TLDR
- Strategy’s total Bitcoin holdings now surpass 700k BTC, worth over $64 billion.
- The company funds Bitcoin purchases using proceeds from preferred stock sales.
- The funding method risks creating a circular loop dependent on continuous capital raising.
- Institutional investors like BlackRock are buying into Strategy’s Bitcoin-linked securities.
Strategy, formerly known as MicroStrategy, has crossed a significant milestone by accumulating over 709,000 BTC, valued at approximately $64 billion. This latest purchase of 22,305 BTC for $2.13 billion adds to its growing treasury. The company, under the leadership of Michael Saylor, has made Bitcoin a key part of its financial strategy, with an average cost of $75,979 per BTC.
The company’s Bitcoin accumulation strategy is not just about buying the cryptocurrency directly. It has taken a unique approach by linking its Bitcoin purchases to a series of preferred securities.
These securities, which trade on the Nasdaq, are structured to offer high yields to investors, attracting institutional interest from firms like BlackRock. The strategy has piqued the interest of “income tourists” who seek exposure to high-yield investments, rather than directly investing in Bitcoin.
Funding Bitcoin Purchases Through Stock Sales
To fund its Bitcoin purchases, Strategy has been raising capital through various stock offerings. This includes sales of its common stock, as well as preferred stocks such as STRC, STRK, and STRF. The company recently sold millions of shares in its Class A common stock and perpetual preferred stock, bringing in billions of dollars to finance its Bitcoin acquisitions.
In a recent filing, Strategy disclosed the sale of 10.4 million MSTR shares for around $1.8 billion and additional shares of its preferred stock, totaling nearly $300 million. This funding method highlights how the company is shifting from traditional operational revenue to capital markets for its financing needs.

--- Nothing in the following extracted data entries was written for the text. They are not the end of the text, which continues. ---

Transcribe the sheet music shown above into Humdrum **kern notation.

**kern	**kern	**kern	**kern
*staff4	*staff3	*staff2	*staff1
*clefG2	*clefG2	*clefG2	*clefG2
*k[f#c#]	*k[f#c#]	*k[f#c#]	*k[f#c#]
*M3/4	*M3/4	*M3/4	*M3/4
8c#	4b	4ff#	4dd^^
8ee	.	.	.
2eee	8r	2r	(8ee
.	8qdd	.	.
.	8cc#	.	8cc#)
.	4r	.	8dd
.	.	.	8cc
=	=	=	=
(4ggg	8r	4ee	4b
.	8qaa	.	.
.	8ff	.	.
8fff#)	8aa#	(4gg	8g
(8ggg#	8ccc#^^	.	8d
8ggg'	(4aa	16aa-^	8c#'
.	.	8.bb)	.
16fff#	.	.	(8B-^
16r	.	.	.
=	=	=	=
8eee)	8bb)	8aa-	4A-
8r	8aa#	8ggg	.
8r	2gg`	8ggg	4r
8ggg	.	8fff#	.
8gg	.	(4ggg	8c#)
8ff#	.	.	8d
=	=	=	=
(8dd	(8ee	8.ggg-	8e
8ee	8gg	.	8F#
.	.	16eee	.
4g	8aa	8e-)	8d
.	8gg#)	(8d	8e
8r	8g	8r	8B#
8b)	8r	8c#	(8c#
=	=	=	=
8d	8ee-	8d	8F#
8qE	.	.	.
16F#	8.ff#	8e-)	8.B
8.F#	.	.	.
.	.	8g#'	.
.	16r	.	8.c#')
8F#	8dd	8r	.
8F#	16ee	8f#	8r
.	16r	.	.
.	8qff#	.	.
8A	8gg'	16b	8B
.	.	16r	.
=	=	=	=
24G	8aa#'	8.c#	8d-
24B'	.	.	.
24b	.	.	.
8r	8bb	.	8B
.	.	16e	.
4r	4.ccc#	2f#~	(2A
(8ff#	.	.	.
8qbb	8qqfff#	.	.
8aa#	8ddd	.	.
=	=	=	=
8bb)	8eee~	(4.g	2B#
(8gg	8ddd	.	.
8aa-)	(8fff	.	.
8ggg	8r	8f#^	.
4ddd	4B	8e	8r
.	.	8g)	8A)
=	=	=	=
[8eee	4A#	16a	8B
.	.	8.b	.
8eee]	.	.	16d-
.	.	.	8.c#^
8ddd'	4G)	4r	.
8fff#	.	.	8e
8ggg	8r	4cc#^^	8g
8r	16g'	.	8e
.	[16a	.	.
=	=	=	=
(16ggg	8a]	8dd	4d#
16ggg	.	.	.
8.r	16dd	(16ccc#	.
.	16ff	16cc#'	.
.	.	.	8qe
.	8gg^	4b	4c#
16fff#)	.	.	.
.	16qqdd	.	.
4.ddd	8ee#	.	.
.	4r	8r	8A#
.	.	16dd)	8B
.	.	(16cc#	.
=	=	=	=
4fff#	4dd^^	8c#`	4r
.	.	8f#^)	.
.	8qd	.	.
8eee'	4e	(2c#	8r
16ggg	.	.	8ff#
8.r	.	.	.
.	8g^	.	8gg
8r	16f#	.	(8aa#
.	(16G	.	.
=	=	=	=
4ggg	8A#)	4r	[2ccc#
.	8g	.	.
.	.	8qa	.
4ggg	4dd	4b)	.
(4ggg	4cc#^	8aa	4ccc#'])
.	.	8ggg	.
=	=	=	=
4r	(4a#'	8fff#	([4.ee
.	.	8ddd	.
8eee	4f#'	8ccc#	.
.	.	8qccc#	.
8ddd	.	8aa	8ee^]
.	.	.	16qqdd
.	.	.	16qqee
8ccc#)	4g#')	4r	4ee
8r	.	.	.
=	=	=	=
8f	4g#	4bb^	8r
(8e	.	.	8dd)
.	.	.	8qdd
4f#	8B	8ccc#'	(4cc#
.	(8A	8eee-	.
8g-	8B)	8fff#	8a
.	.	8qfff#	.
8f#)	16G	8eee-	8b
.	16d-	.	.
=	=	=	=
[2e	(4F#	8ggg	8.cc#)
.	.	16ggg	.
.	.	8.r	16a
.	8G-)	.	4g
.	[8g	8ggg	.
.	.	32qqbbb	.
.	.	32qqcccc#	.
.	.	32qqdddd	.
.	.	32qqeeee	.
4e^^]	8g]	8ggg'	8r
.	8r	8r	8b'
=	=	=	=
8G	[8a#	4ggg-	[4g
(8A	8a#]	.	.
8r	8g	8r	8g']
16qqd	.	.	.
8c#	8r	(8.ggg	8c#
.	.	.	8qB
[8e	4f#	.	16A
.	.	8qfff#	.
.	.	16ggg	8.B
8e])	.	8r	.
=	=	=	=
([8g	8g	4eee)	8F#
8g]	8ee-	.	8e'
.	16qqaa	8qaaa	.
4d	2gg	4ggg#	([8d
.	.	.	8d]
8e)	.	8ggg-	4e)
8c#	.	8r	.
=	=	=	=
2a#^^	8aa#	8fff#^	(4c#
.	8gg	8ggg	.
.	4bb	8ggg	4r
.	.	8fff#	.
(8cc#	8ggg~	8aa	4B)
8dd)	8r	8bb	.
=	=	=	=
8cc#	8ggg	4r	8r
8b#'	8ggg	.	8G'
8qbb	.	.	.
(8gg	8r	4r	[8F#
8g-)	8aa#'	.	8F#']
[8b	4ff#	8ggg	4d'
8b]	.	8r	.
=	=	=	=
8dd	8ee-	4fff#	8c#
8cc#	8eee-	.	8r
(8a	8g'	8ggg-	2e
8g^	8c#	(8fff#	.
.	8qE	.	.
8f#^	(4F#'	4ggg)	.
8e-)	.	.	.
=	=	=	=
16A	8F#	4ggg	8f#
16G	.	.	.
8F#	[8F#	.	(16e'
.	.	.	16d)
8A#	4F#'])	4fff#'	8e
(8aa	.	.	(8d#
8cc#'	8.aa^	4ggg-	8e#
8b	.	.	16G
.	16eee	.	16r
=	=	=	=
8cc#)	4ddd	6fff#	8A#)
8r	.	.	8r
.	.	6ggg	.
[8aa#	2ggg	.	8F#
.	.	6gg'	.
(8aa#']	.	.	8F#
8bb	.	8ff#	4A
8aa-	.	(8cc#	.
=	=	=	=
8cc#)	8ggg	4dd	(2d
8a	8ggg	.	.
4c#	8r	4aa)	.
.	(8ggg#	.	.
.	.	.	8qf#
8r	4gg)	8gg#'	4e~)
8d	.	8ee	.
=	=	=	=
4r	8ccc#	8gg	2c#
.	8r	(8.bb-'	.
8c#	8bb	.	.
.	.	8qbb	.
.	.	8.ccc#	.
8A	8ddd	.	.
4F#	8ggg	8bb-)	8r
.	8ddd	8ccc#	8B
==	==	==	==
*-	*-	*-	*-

Despite its continued Bitcoin buying spree, the company is relying heavily on these capital markets for dividend payments. The high yields offered on these preferred securities, like the 11% annual dividend of the STRC stock, require ongoing funds to maintain. Experts have raised concerns about this reliance on the continuous capital raising process, noting that it creates a circular dependency.
Circular Funding Loop and Its Risks
The circular funding loop created by Strategy’s financial model is a cause for concern. According to experts, the company is essentially selling securities to buy Bitcoin, and then using new capital raised from these securities to pay dividends to investors. This process depends heavily on ongoing capital inflows to sustain the high-yield payouts.
The risks associated with this model are amplified by the volatility of Bitcoin’s price. If the value of Bitcoin were to drop significantly, Strategy could face difficulty maintaining its funding structure. The lack of maturity dates on these preferred stocks means that investors have no guaranteed return timeline, adding to the uncertainty of the model.
Additionally, experts warn that this funding mechanism has not been tested during a market recession, which could exacerbate the challenges of sustaining dividends. The reliance on ongoing stock sales and the volatility of Bitcoin price create a situation where a downturn in either could lead to a “high-yield credit disaster.”